■ WHAT IS BEING ASKED ■
Apart from the pictures, every line below is to be set down exactly.

■ DATASET CONTENT ■
+ + + + + + +
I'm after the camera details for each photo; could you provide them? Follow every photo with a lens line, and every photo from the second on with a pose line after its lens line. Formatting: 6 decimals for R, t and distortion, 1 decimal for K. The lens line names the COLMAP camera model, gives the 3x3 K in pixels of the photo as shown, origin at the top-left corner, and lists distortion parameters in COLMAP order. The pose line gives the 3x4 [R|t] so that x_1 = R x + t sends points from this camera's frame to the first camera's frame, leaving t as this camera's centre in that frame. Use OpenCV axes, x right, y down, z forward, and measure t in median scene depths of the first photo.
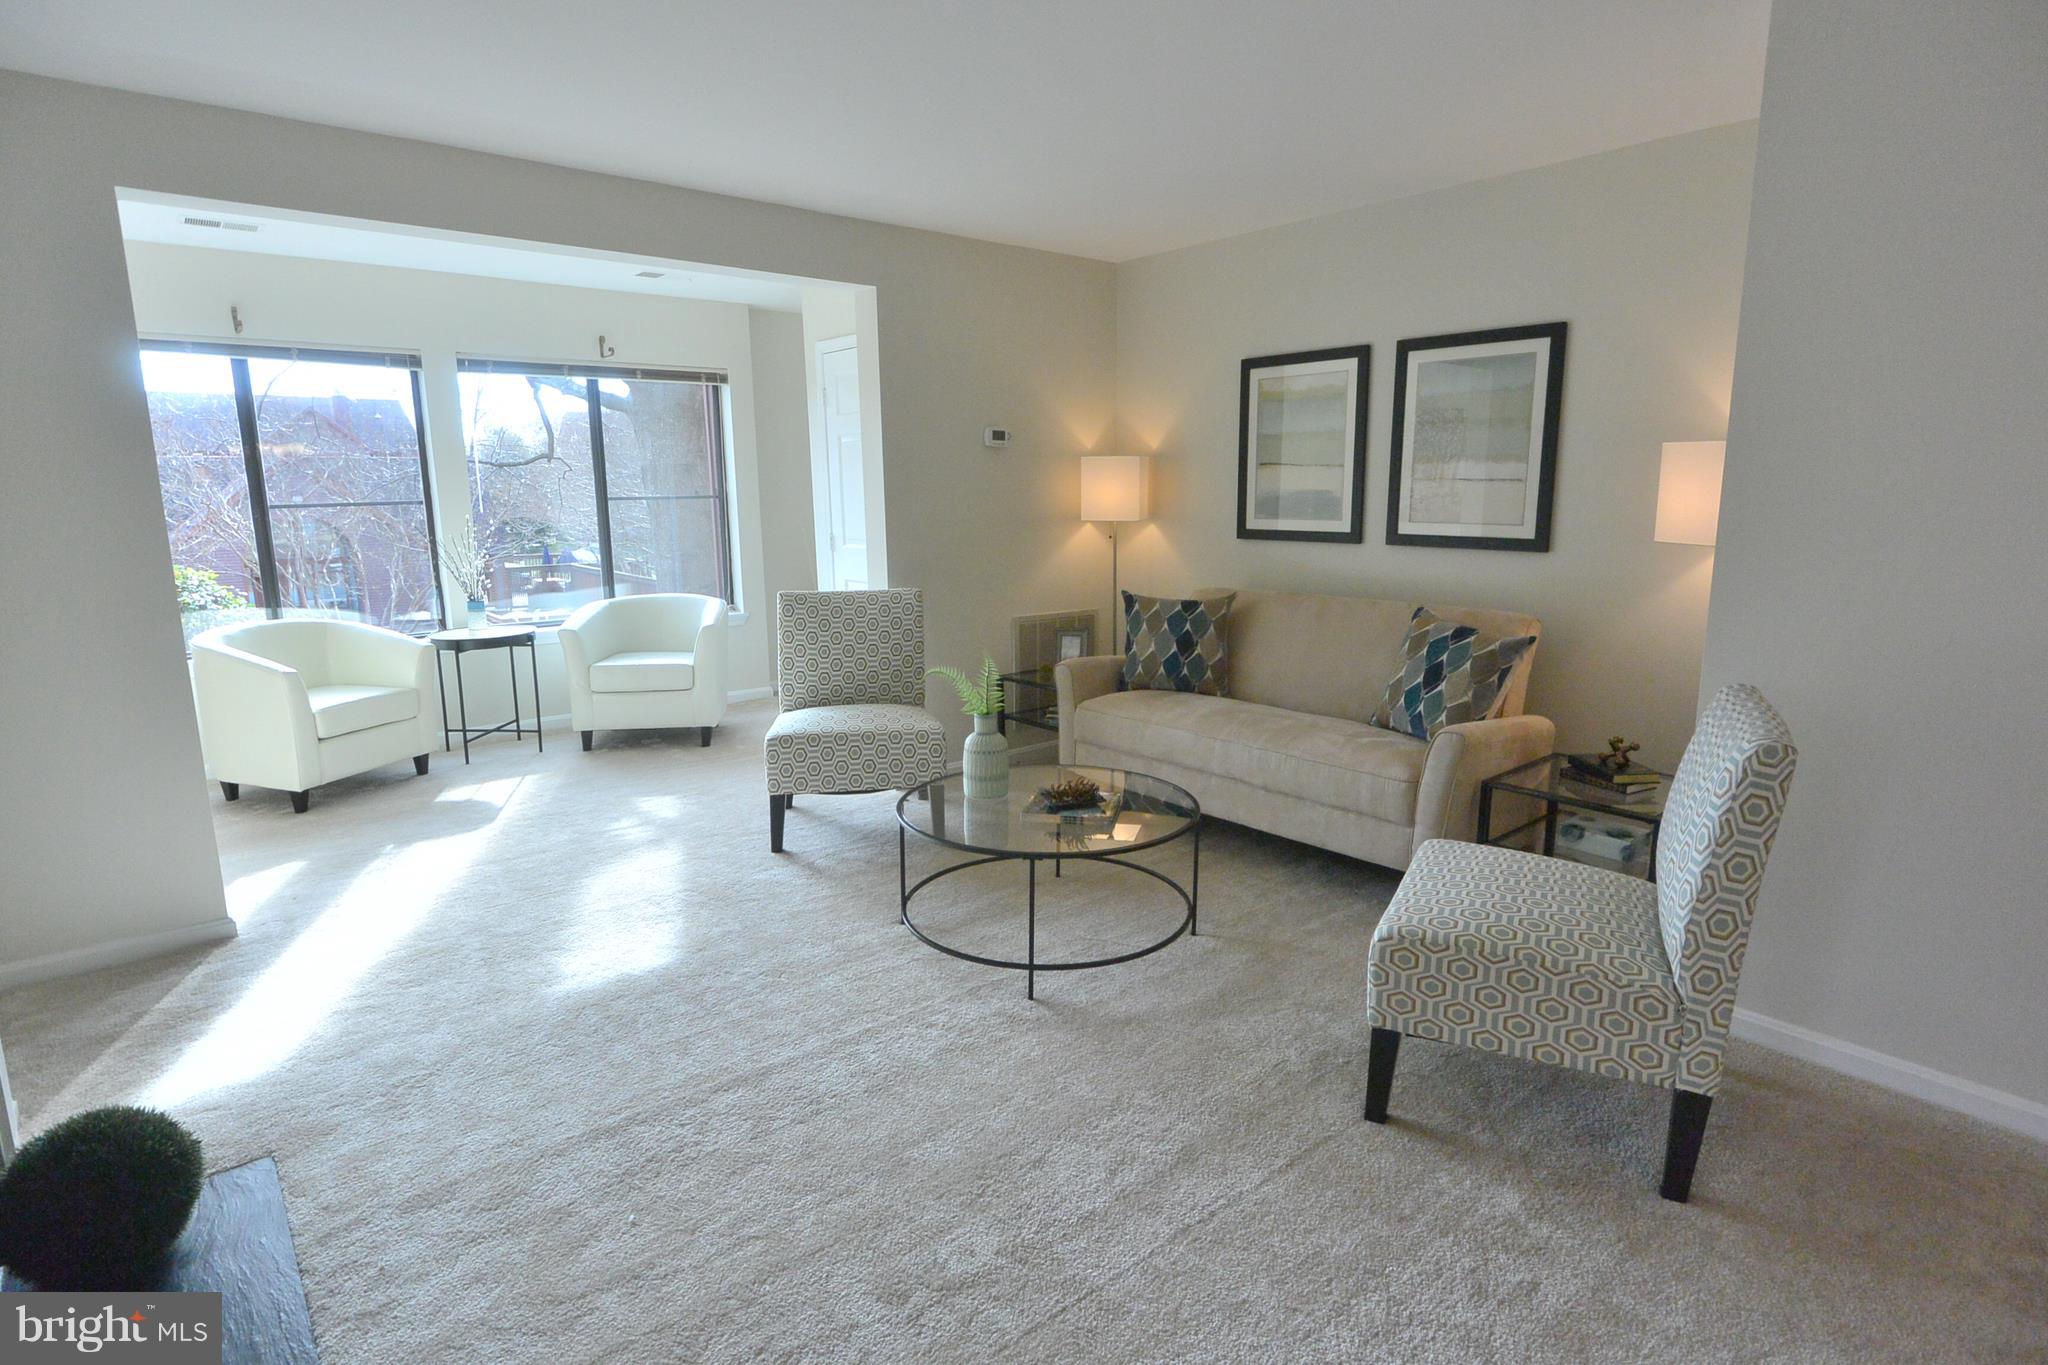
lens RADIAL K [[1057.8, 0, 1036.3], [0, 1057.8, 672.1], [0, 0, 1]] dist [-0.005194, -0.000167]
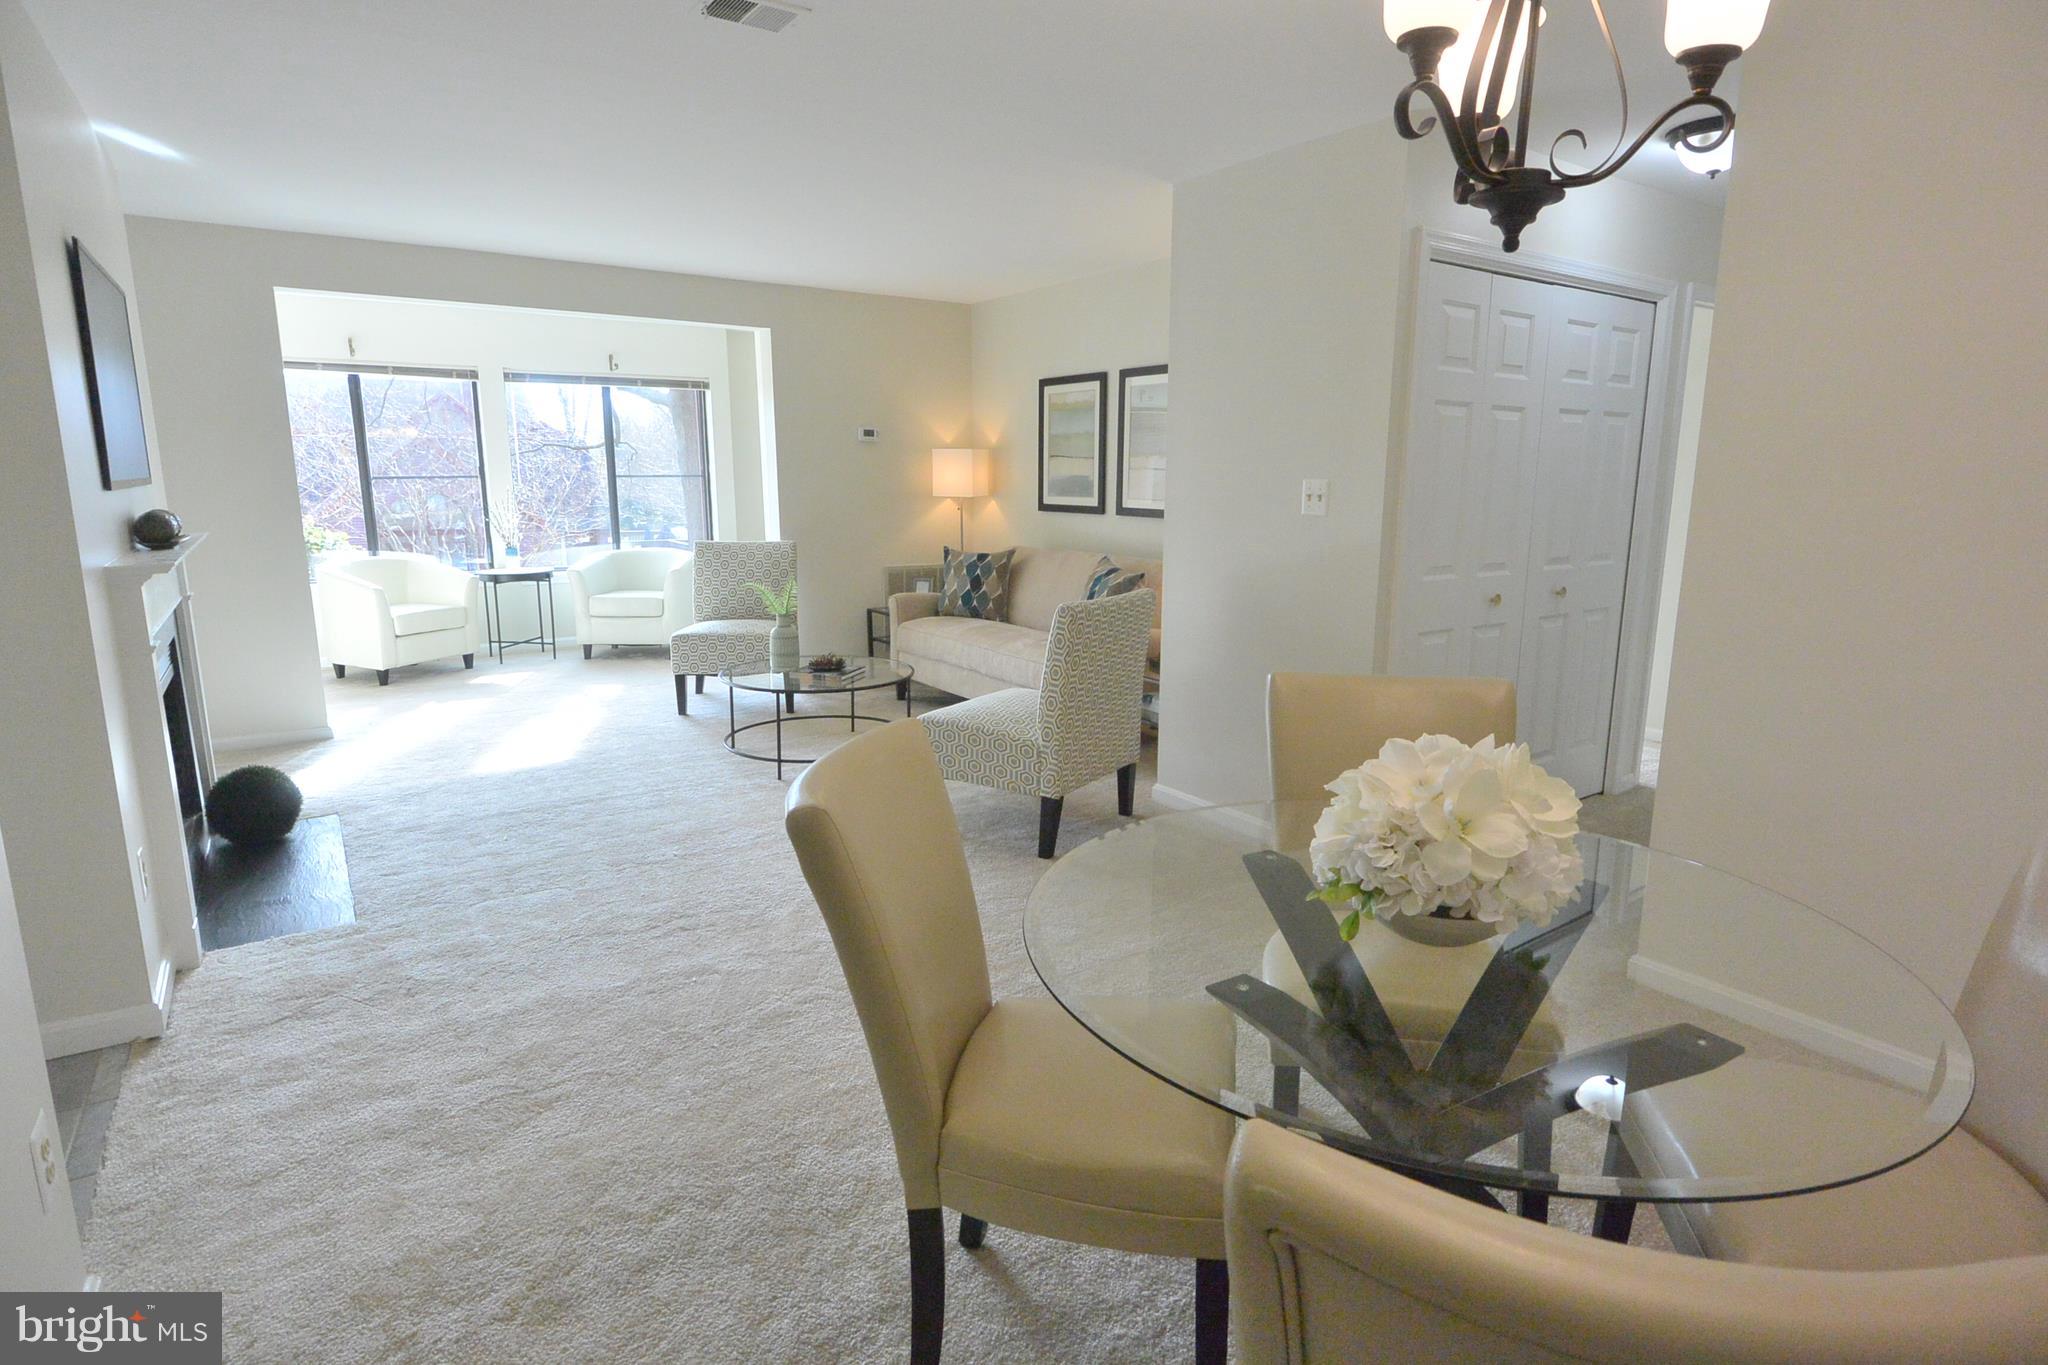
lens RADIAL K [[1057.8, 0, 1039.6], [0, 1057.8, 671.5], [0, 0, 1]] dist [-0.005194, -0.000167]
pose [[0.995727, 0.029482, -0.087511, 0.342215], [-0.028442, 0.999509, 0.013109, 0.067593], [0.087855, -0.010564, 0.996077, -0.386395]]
+ + + + + + +
■ ANSWER SECTION ■
I'm after the camera details for each photo; could you provide them? Follow every photo with a lens line, and every photo from the second on with a pose line after its lens line. Formatting: 6 decimals for R, t and distortion, 1 decimal for K. The lens line names the COLMAP camera model, gives the 3x3 K in pixels of the photo as shown, origin at the top-left corner, and lists distortion parameters in COLMAP order. The pose line gives the 3x4 [R|t] so that x_1 = R x + t sends points from this camera's frame to the first camera's frame, leaving t as this camera's centre in that frame. Use OpenCV axes, x right, y down, z forward, and measure t in median scene depths of the first photo.
lens RADIAL K [[1057.8, 0, 1036.3], [0, 1057.8, 672.1], [0, 0, 1]] dist [-0.005194, -0.000167]
lens RADIAL K [[1057.8, 0, 1039.6], [0, 1057.8, 671.5], [0, 0, 1]] dist [-0.005194, -0.000167]
pose [[0.995727, 0.029482, -0.087511, 0.342215], [-0.028442, 0.999509, 0.013109, 0.067593], [0.087855, -0.010564, 0.996077, -0.386395]]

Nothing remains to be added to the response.